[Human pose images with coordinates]

--- START ---

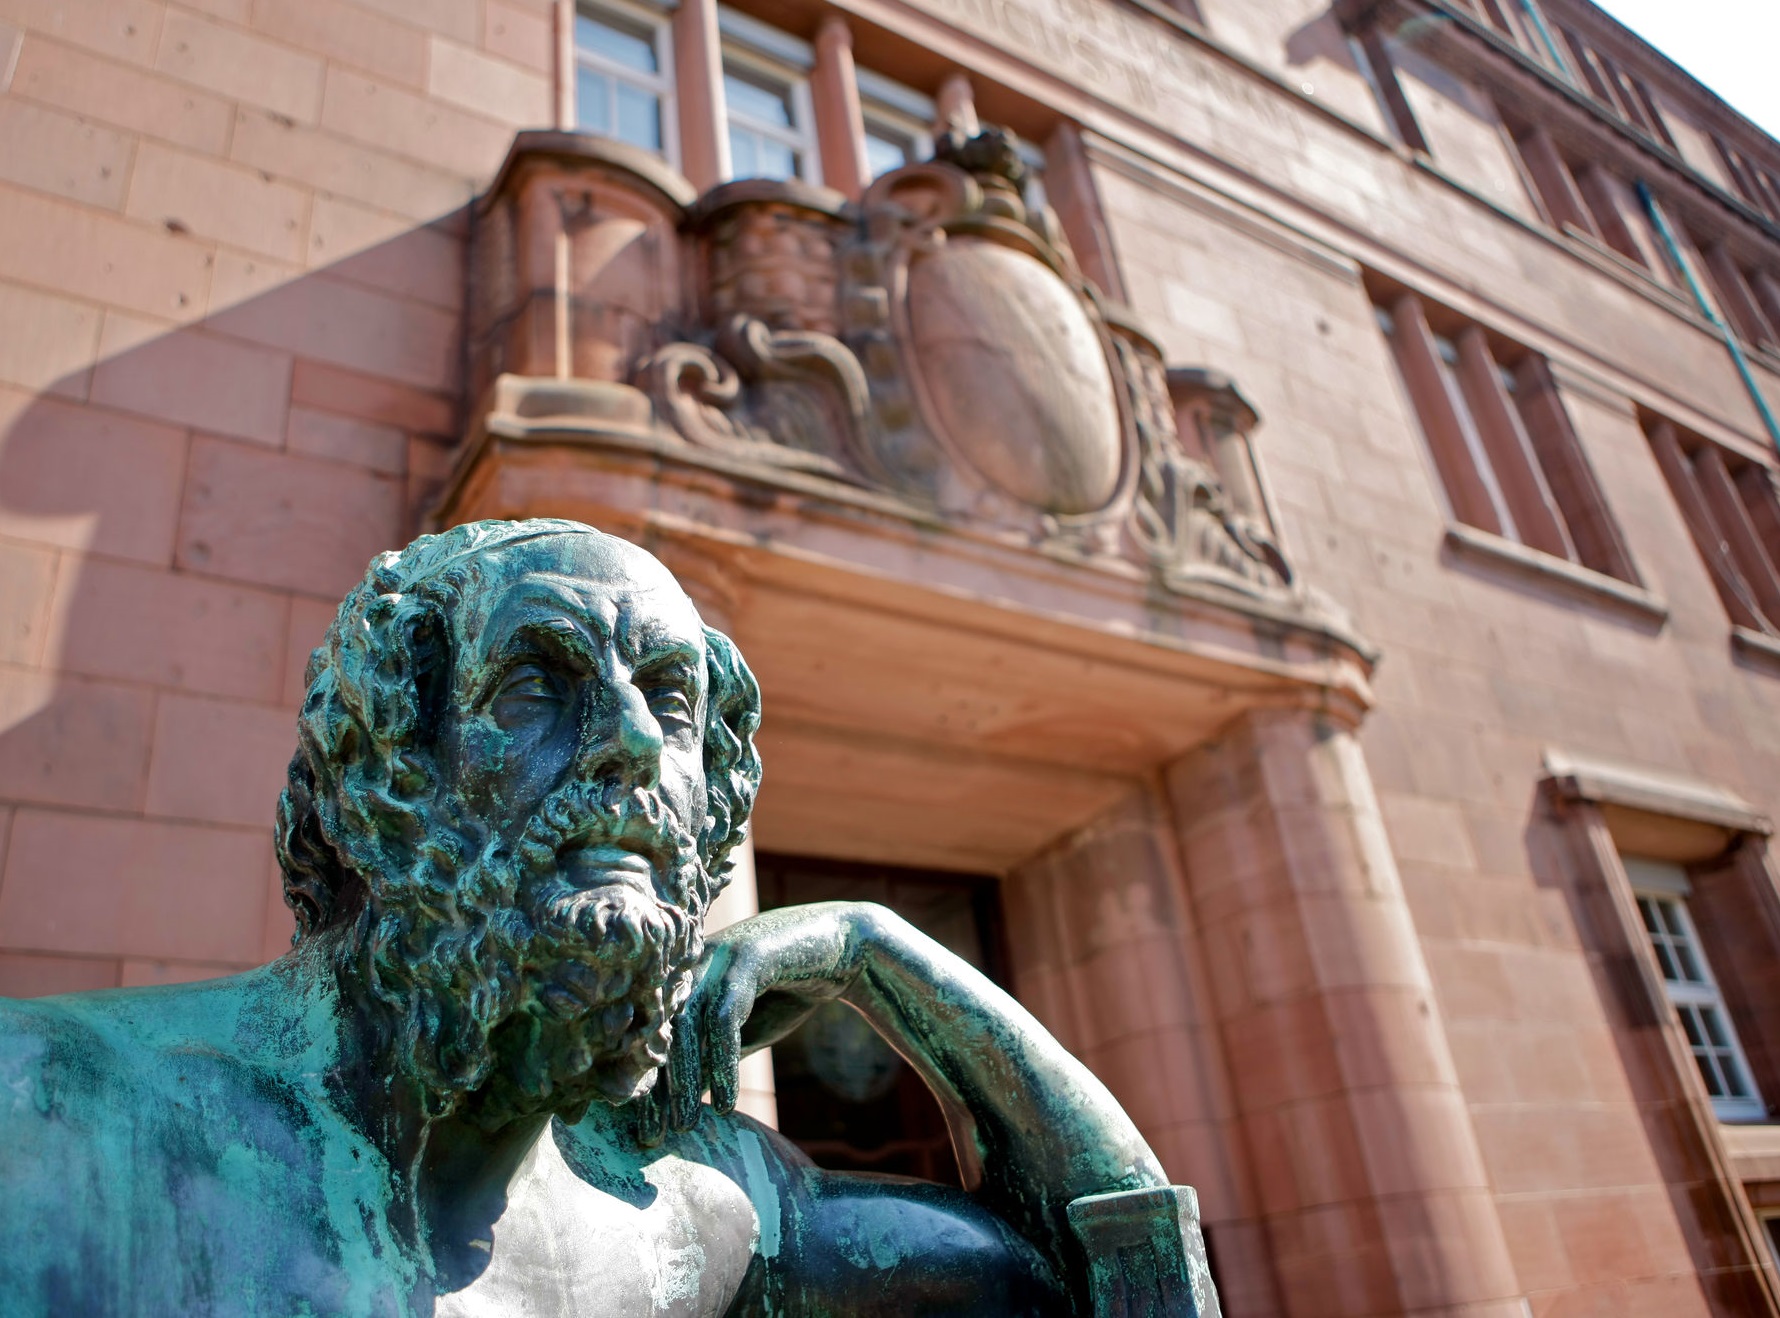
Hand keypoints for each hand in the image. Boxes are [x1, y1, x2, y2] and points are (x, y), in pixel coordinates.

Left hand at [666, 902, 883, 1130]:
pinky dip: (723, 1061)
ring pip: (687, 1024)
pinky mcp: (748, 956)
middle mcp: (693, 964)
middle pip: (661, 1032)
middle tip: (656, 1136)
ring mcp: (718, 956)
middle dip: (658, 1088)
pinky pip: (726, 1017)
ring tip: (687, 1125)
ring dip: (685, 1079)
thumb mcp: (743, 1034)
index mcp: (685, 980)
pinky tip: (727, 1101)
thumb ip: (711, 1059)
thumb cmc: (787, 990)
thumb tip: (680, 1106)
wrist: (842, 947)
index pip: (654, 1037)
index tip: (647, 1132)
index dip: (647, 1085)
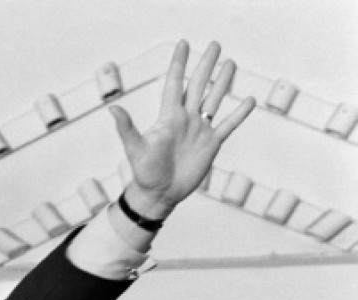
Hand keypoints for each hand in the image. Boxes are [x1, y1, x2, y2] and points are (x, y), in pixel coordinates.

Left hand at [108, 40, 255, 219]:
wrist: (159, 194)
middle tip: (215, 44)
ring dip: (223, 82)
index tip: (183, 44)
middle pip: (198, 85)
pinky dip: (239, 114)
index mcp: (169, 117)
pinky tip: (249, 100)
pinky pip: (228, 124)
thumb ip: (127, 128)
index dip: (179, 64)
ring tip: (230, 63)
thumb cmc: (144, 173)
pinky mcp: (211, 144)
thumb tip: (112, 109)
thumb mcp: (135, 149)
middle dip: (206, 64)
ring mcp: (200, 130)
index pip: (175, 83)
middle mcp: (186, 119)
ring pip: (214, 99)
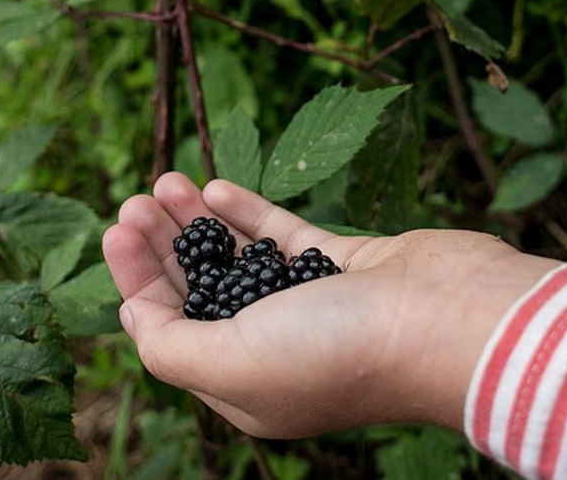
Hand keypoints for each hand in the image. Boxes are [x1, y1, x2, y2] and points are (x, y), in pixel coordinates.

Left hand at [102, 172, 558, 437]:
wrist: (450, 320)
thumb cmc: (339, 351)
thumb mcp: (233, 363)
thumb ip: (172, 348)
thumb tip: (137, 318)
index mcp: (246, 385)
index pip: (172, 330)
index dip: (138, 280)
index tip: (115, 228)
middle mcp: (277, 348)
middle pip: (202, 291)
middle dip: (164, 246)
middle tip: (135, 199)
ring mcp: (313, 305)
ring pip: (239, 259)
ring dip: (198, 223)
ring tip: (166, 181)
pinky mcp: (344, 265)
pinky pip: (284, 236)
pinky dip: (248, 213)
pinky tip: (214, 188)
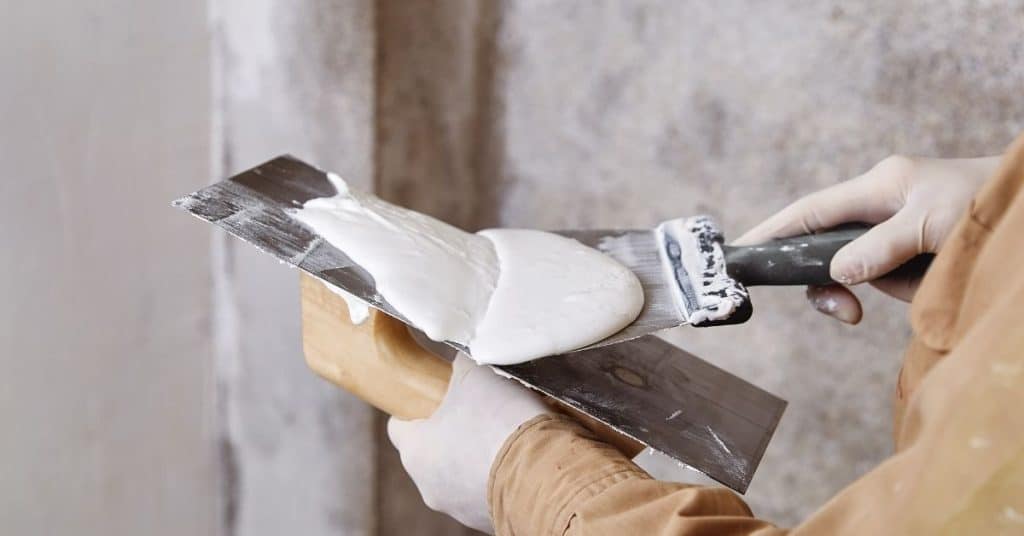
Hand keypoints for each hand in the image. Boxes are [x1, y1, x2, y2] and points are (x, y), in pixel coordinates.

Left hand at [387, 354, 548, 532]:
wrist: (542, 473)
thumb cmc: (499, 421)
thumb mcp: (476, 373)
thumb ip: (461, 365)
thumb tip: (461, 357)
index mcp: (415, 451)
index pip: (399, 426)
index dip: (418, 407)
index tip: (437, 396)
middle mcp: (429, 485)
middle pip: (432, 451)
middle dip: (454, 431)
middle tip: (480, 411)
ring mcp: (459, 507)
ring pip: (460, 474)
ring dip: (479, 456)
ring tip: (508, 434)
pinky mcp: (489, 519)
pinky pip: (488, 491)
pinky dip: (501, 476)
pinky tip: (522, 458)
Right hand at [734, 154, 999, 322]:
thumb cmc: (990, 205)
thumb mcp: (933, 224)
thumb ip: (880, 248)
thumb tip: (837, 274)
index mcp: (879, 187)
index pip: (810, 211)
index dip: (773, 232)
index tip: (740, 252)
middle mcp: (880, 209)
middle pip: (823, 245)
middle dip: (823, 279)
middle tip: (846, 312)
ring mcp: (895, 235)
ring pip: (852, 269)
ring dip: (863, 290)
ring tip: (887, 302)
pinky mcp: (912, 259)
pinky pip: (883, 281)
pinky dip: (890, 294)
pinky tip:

--- END ---

*Problem statement:* Could you copy, exactly and with no pictures, each line from the first one above to the line holding "thumb mcp: (135, 149)"?

*Exercise result:*
Hand keypoints for each hand in the image. Boxes are [x1, y1, x2, y2] and points are (x, y), in pixel coordinates.

Left hand at [666, 902, 883, 1130]:
pinky dip: (723, 1061)
ring pip: (687, 1024)
pinky mcp: (748, 956)
middle mcp: (693, 964)
middle pip: (661, 1032)
middle tip: (656, 1136)
ring mcp: (718, 956)
middle dip: (658, 1088)
pinky pip: (726, 1017)
ring tip: (687, 1125)
ring dip: (685, 1079)
thumb mcp: (743, 1034)
index mcp: (685, 980)
pinky tip: (727, 1101)
thumb ip: (711, 1059)
thumb cmc: (787, 990)
thumb tip: (680, 1106)
wrist: (842, 947)
index pip: (654, 1037)
index tip: (647, 1132)
index dip: (647, 1085)
Hand keypoints for each hand in the image. Boxes are [x1, y1, x2, y2] and points are (x, y), in pixel coordinates.

Left hand at [108, 40, 255, 219]:
wrist: (159, 194)
middle tip: (215, 44)
ring dip: (223, 82)
index tip: (183, 44)
middle pip: (198, 85)
pinky dip: (239, 114)
index mcp: (169, 117)
pinky tip: (249, 100)
pinky pip: (228, 124)
thumb ip: (127, 128)
index dip: (179, 64)
ring tip: (230, 63)
thumb cmc: (144, 173)
pinky mcp: (211, 144)
thumb tip: (112, 109)
thumb mcp: (135, 149)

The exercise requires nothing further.